3. While I am glad that it is so relatively easy to package new source releases (x86_64-darwin notwithstanding), it works as a great proof‐of‐concept for the new format, and I hate to poke at the sunk cost of the fun distraction here, I am still uneasy about the new packages being introduced here, especially in light of (1).

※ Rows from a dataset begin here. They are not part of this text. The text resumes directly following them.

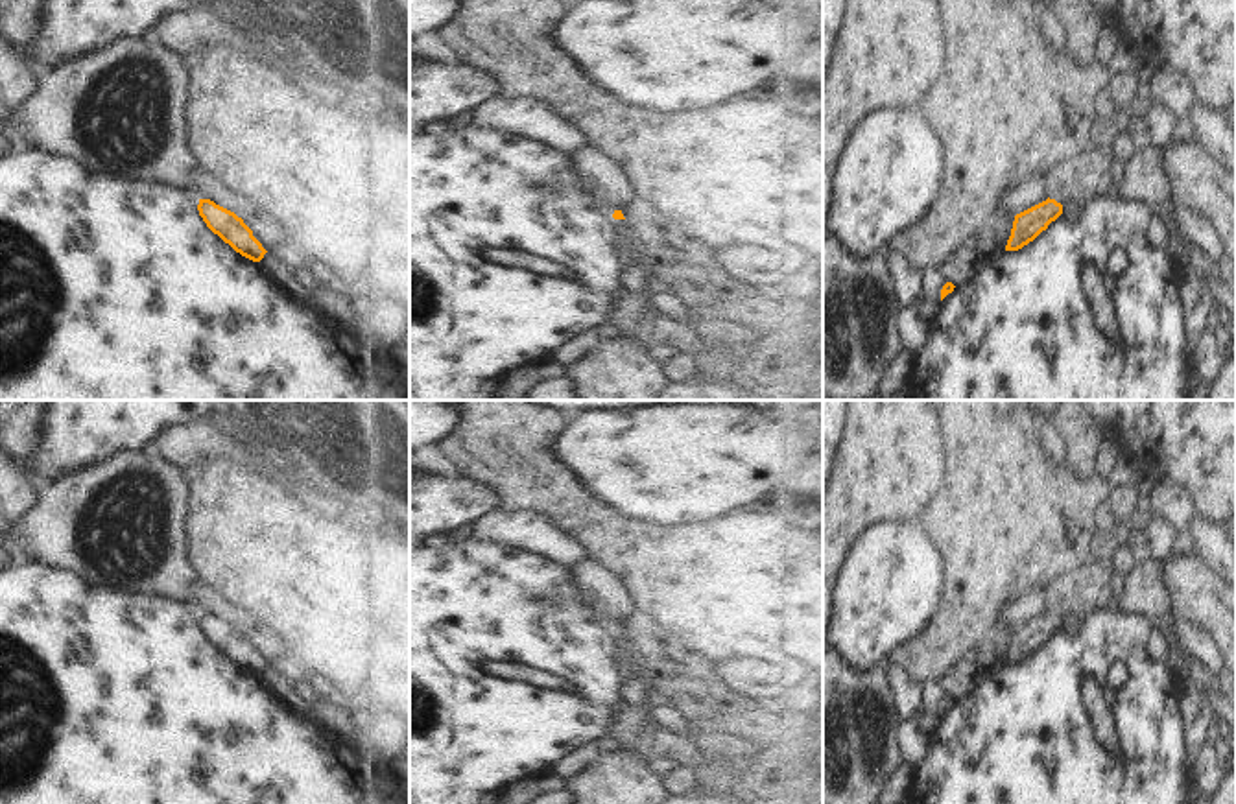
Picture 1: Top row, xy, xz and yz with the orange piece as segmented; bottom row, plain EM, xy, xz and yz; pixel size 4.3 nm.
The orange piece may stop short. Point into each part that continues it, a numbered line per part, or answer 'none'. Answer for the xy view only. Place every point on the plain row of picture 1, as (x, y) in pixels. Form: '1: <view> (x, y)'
none

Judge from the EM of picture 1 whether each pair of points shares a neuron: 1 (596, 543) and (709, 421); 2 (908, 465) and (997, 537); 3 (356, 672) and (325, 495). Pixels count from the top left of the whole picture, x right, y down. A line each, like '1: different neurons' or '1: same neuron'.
1: different neurons
2: different neurons
3: different neurons

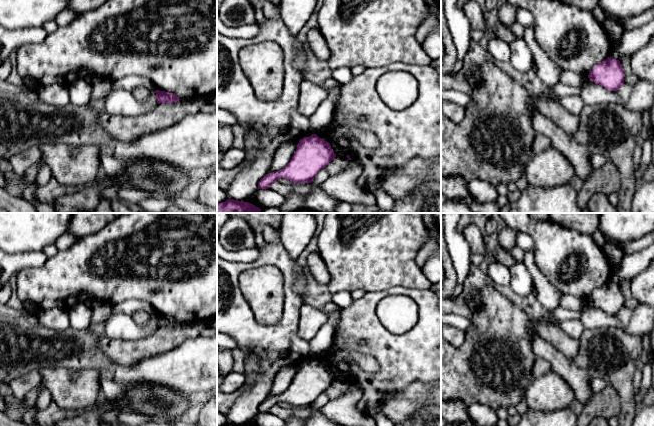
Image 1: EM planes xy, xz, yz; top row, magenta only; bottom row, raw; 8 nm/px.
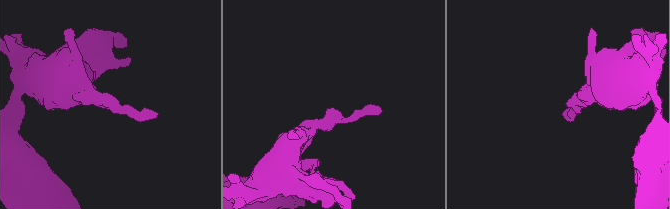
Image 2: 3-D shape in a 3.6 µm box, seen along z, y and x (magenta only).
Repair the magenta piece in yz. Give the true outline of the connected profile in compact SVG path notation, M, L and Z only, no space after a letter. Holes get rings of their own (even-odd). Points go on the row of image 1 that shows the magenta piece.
M608 57L590 71L588 78L610 91L617 91L624 82L624 70L619 60Z

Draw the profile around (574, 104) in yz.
M568 95L560 98L559 103L571 114L580 115L585 103L579 95Z

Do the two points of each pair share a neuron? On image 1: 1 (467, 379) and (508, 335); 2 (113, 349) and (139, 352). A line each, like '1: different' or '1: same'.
1: same
2: same

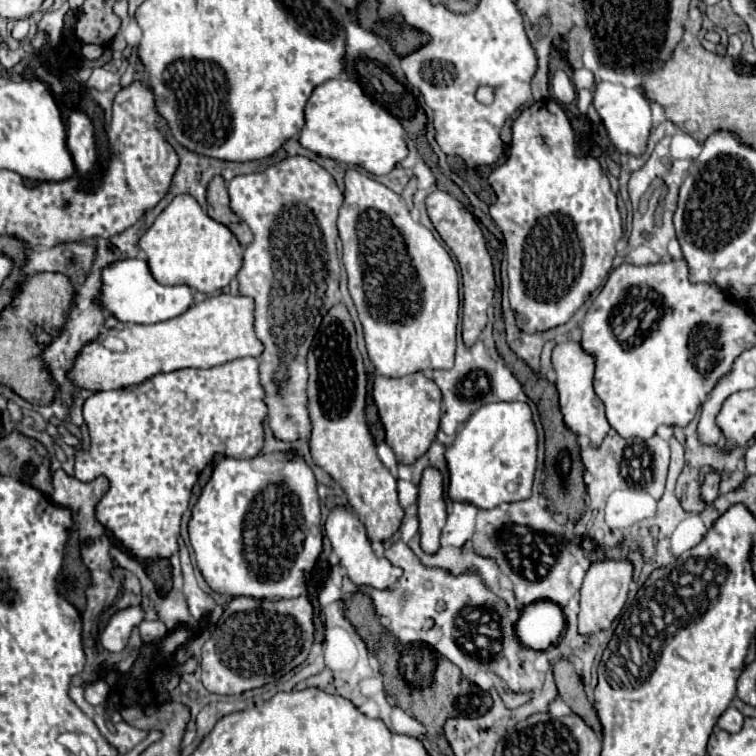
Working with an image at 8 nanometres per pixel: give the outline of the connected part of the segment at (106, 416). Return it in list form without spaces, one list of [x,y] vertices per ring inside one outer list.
[[[241,357],[237,361],[227,361],[223,365],[215,365],[211,369],[179,369],[179,371],[171,371],[171,373],[159,373],[153,375],[151,379],[139,383],[139,385],[129,385],[123,389],[115,389],[115,391],[99,391],[93,393],[85,405],[83,405],[83,419],[89,427],[89,437],[91,437],[91,445],[89,449],[81,449],[81,457],[79,451],[75,453],[75,477],[81,481],[91,481],[99,475],[105,475],[109,479],[109,491],[101,497],[101,501],[97,503],[95,515],[97,521],[109,529],[113,533],[113,537],[139,561],[153,561],[153,559],[169,559],[171,555],[175,555],[179,551],[179,525],[181,525],[181,517],[189,507],[189,499],[191,499],[191,489],[199,477],[199,473],[205,469],[207,463],[211,463],[215,453],[223,453],[235,459],[249,459],[255,457],[261,447],[263,447],[263,421],[267,415],[267,407],[263,403],[263,387],[259,383],[259,371],[257,371],[257,359],[255,357]]]

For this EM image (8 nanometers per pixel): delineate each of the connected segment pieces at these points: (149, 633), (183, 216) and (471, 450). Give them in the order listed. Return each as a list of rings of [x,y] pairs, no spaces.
[[[143,621],[139,623],[139,631],[143,641],[159,641],[165,637],[167,627],[161,621]]]
[[[175,197],[153,225],[139,239],[141,251],[147,255],[151,275],[161,285],[187,285],[207,295],[223,289],[241,269],[243,249],[233,233],[201,211],[201,205],[189,197]]]
[[[517,401],[489,403],[477,409],[445,451],[449,499],[473,503],[479,509],[493,509],[499,503],[527,499],[537,465],[537,433],[531,419],[529,405]]]

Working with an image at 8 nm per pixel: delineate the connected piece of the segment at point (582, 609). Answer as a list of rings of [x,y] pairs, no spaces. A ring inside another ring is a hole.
[[[599,561],[589,567],[581,585],[581,601],[579,601],[579,633],[581,635],[593,635],[601,629],[611,627],[611,623],[617,619],[617,615],[621,613],[627,601],[631,579],[633,579],[633,567],[629,561]]]

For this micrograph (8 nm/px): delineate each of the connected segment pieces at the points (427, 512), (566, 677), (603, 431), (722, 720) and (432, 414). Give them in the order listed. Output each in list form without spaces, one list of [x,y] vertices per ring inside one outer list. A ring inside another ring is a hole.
[[[433,467],[425,469],[419,485],[417,517],[419,517],[421,549],[425,553],[435,553],[439,549],[439,537],[447,519],[447,511],[443,501],[443,479],[441,473]]]
[[[561,659],[553,665],[553,675],[555,675],[555,683],[557,683],[557,691],[561,695],[561,699],[571,707],[571,711],[575,715],[579,715],[597,735],[601,735],[601,723],[599,717],[593,709],[593,703],[587,699],[583,683],[575,671],[575,667],[567,661]]]
[[[559,343],[553,349],[553,369],[557,373],[557,393],[559,393],[559,403],[561,403],[561,413],[565,425],[577,435],[585,435],[593,447],[601,445],[601,441],[609,433],[609,423],[605,419],[605,409],[603,403],[597,399],[593,391],[593,357],[581,349],[579,343]]]
[[[731,705],[731,707],[719,717],[717,727],[725,727],[725,731],[729,731],[729,733],[737,733],[737,731],[741,731],[741,727],[743,727],[743,715]]]
[[[423,373],[405,375],[399,379],[377,375],[373,381],[371,395],[385,429],[385,443],[393,449],[397,463],[411,465],[435,441],[435,435],[439,431],[439,419],[441,419],[441,391]]]

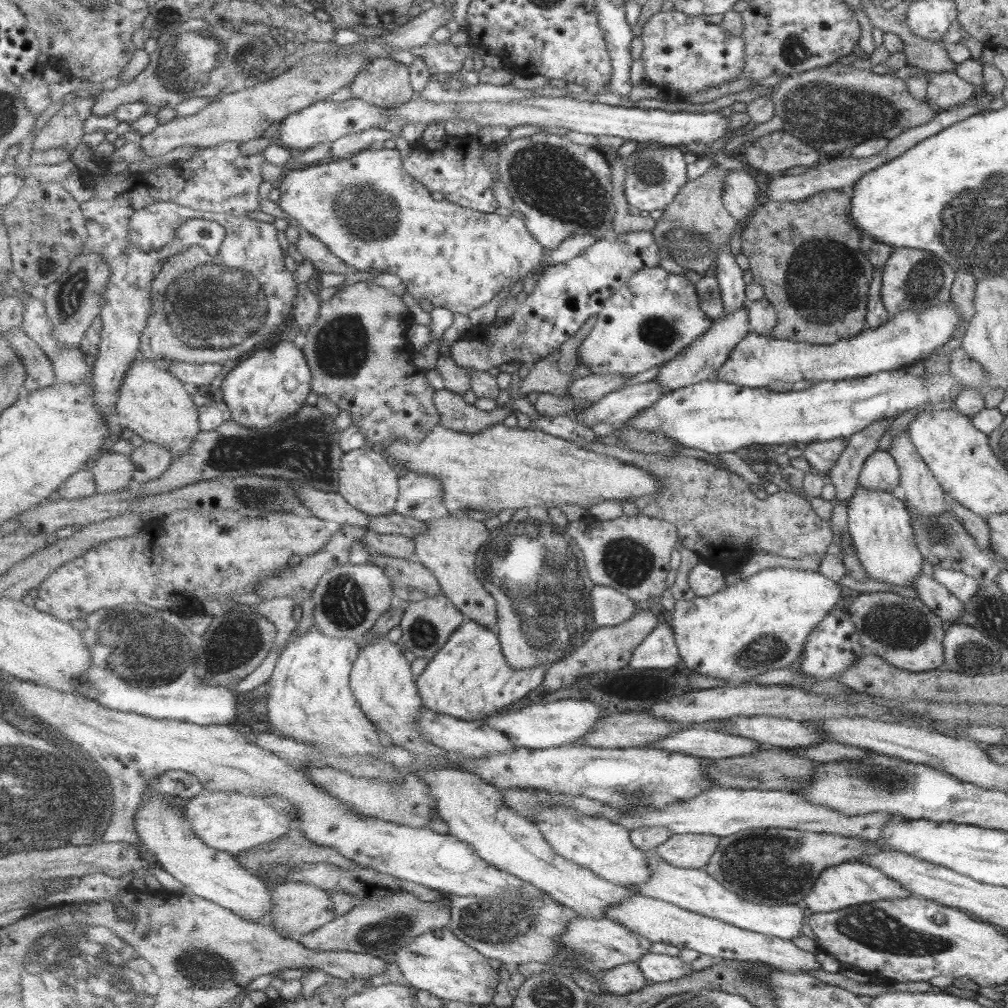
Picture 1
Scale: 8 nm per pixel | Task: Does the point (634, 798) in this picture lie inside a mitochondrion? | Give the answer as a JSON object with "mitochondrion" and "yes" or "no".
{"mitochondrion":"yes"}

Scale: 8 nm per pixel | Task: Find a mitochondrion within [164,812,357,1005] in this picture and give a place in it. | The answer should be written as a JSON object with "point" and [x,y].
{"point":[206,967]}

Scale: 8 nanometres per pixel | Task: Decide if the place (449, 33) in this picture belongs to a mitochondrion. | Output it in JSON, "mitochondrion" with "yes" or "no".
{"mitochondrion":"no"}

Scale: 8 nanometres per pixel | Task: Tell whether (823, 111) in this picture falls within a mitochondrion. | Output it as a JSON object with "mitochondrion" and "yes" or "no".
{"mitochondrion":"yes"}

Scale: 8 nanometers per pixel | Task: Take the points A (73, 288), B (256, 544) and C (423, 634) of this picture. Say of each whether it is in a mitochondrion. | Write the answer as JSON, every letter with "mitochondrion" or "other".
{"A":"mitochondrion","B":"mitochondrion","C":"mitochondrion"}

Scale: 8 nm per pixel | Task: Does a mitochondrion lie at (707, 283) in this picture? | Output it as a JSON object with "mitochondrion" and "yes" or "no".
{"mitochondrion":"yes"}

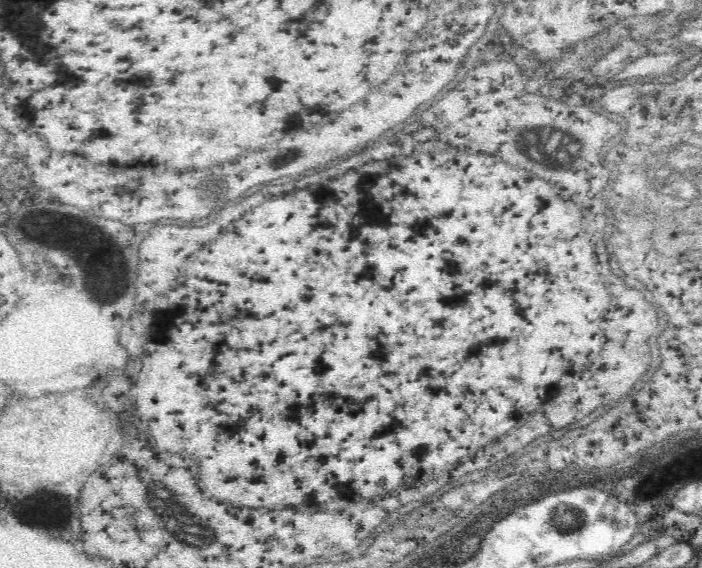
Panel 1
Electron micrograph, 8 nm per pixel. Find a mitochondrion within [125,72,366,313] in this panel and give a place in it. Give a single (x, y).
(271, 165)

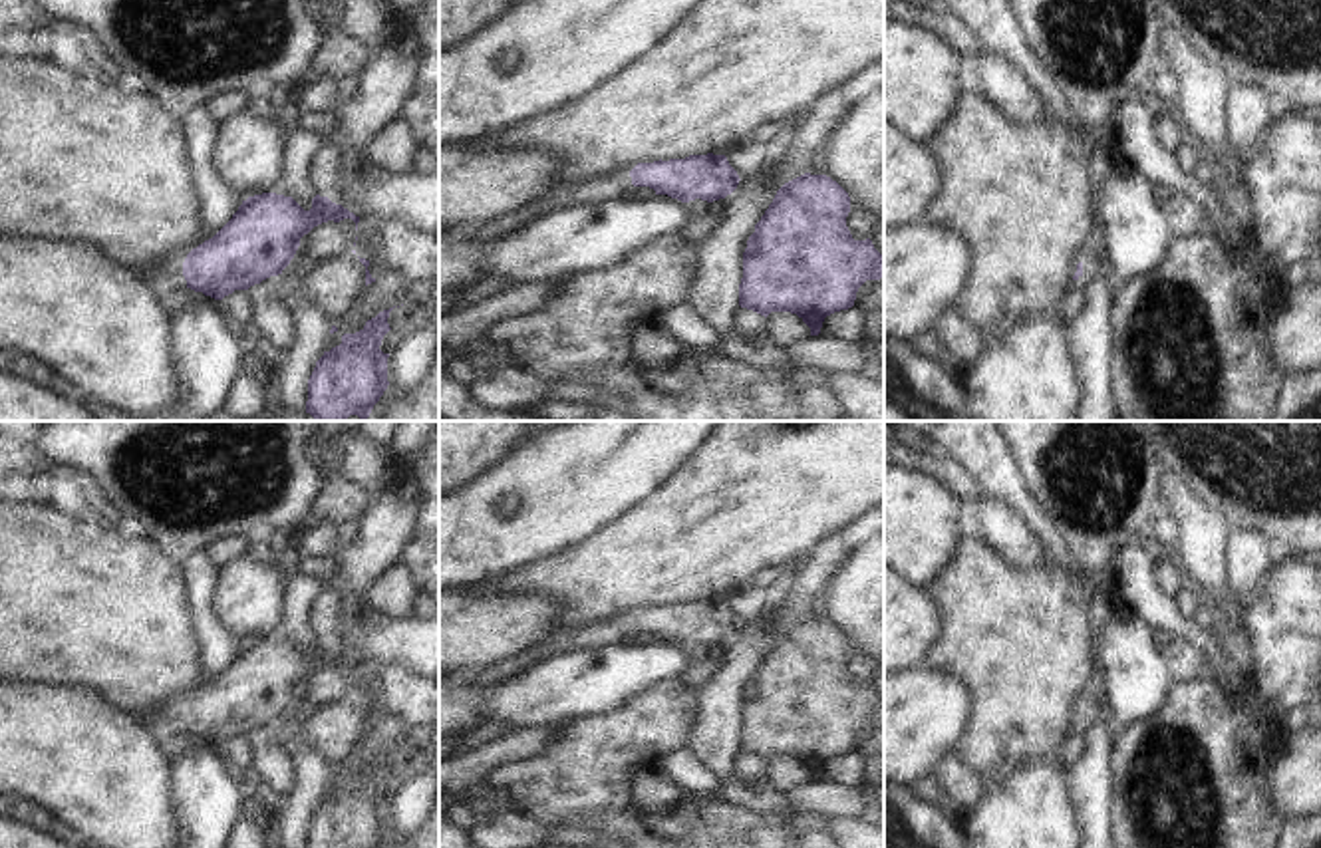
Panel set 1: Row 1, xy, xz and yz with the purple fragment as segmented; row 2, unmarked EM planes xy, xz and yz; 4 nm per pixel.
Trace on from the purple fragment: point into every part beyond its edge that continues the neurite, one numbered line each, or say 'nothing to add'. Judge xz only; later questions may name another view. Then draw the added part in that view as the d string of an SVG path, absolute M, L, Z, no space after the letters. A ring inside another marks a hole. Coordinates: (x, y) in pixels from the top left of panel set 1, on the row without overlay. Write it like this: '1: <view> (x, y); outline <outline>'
1: xz (606, 632); outline M636 608L588 626L556 630L544 641L473 673L469 683L475 689L487 691L558 655L566 655L584 647L604 647L632 639L638 634L632 630L630 622L634 612Z

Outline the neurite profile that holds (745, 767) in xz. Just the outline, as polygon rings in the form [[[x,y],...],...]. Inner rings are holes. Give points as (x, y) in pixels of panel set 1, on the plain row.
[[[739,751],[733,759],[733,773],[737,778],[741,778],[745,782],[763,780],[765,778],[765,761]]]

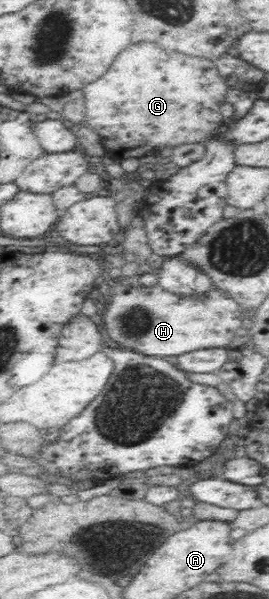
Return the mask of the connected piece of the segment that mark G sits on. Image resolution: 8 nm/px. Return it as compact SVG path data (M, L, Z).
M142 41L125 48L109 70L95 82L83 88L85 92L84 124L99 135L104 148L104 162L108 159L136 159L163 146L197 144L211 139L225 120L219 107L227 98L226 84L215 69L214 60L197 55L195 51L166 48L159 42Z

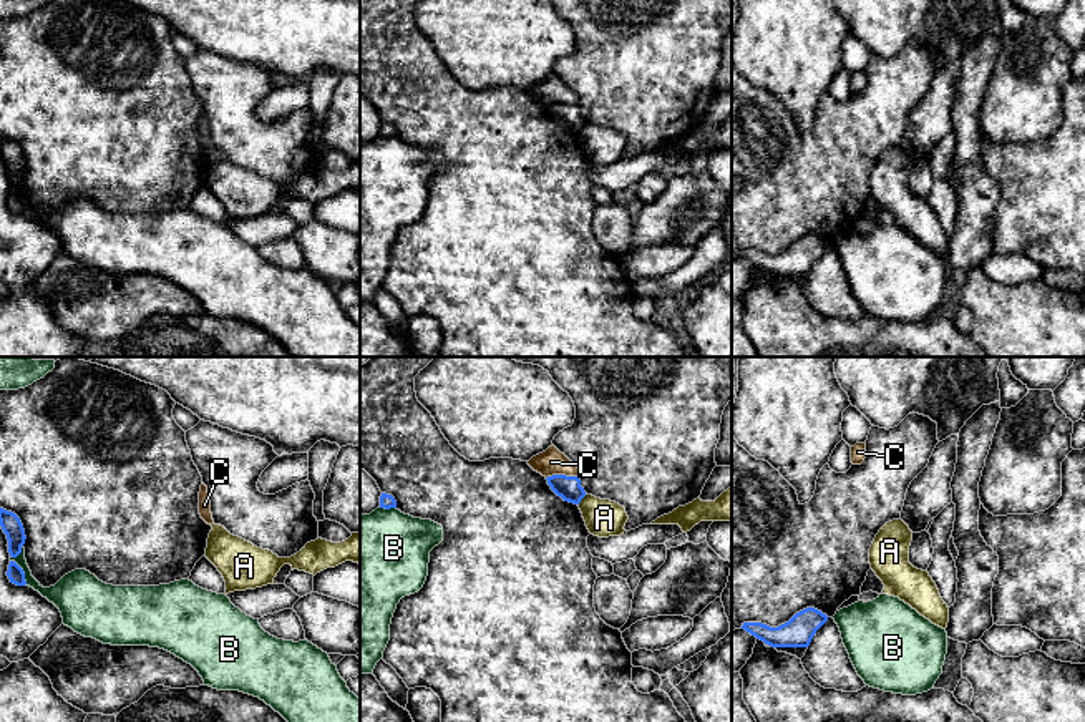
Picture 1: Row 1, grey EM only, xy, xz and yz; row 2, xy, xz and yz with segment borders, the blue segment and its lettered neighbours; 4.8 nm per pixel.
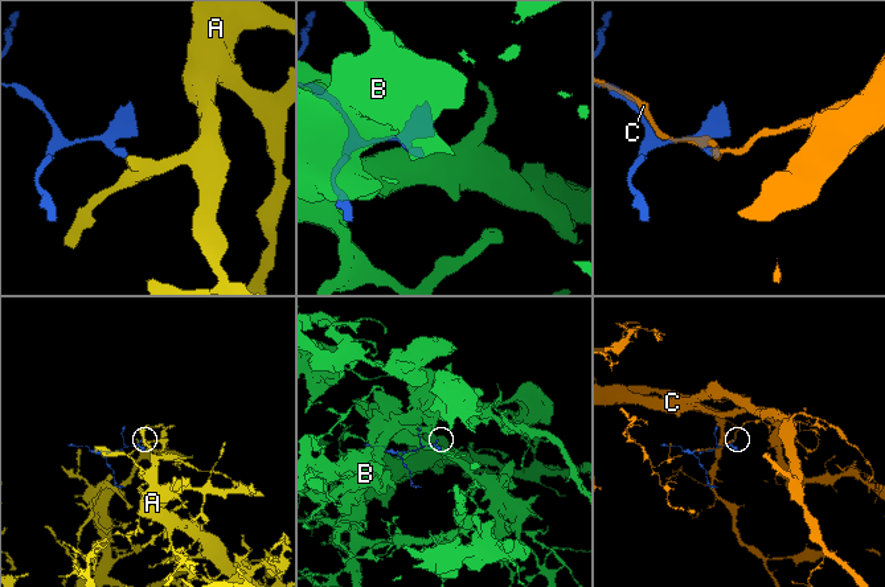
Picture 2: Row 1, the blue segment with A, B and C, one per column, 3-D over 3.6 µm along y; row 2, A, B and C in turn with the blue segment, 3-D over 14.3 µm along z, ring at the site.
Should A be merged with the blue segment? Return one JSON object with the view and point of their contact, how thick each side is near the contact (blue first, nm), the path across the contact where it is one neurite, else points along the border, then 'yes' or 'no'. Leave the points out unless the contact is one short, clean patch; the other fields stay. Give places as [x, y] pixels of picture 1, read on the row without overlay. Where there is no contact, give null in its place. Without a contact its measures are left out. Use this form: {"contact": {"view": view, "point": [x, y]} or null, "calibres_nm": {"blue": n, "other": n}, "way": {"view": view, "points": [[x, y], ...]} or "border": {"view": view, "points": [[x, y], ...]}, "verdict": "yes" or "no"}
{"contact": {"view": "xz", "point": [581, 126]}, "calibres_nm": {"blue": 120, "other": 180}, "border": {"view": "xz", "points": [[586, 121], [578, 133]]}, "verdict": "no"}

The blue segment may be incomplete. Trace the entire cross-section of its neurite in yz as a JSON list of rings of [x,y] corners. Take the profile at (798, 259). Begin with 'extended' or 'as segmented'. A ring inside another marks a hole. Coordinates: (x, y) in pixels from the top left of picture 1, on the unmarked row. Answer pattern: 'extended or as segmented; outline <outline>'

   We have already moved away from the source‐based PureDarwin dream and accepted a runtime dependency on the shipped binary code of the proprietary OS we’re targeting. I am not sure it makes sense to try and package every available source release of core system commands when canonical versions of those binaries are already bundled with the system that is required to run our packages in the first place, especially as we have to make sacrifices to functionality because of missing entitlements and private headers. It’s not like Apple release enough source dumps that you could avoid running things from /usr/bin, anyway.

   It would be one thing if it was a one‐and‐done job of packaging them and using their upstream build systems and then letting update scripts handle the rest, but we can see from this PR that new source releases often require active build system intervention due to our Meson rewrites, and I worry about this turning into a situation like we’ve had too much of in the past for Darwin, where the next person to maintain all this is resigned to going through the motions and burden of maintaining these packages despite extreme scepticism about whether anyone is actually benefiting from them. Additionally, these source dumps often require messing with private headers due to Apple’s messed up internal SDK situation, which makes them a distinctly different type of challenge from packaging any old random source dump of applications on the internet.

   I think we should focus on packaging things that are useful for Nixpkgs builds; even unixtools aliases that are not used anywhere else in the tree I am somewhat sceptical of.

[emilazy]

cc @tie for Bash review (please feel free to ignore this ping if you’re still taking a break!)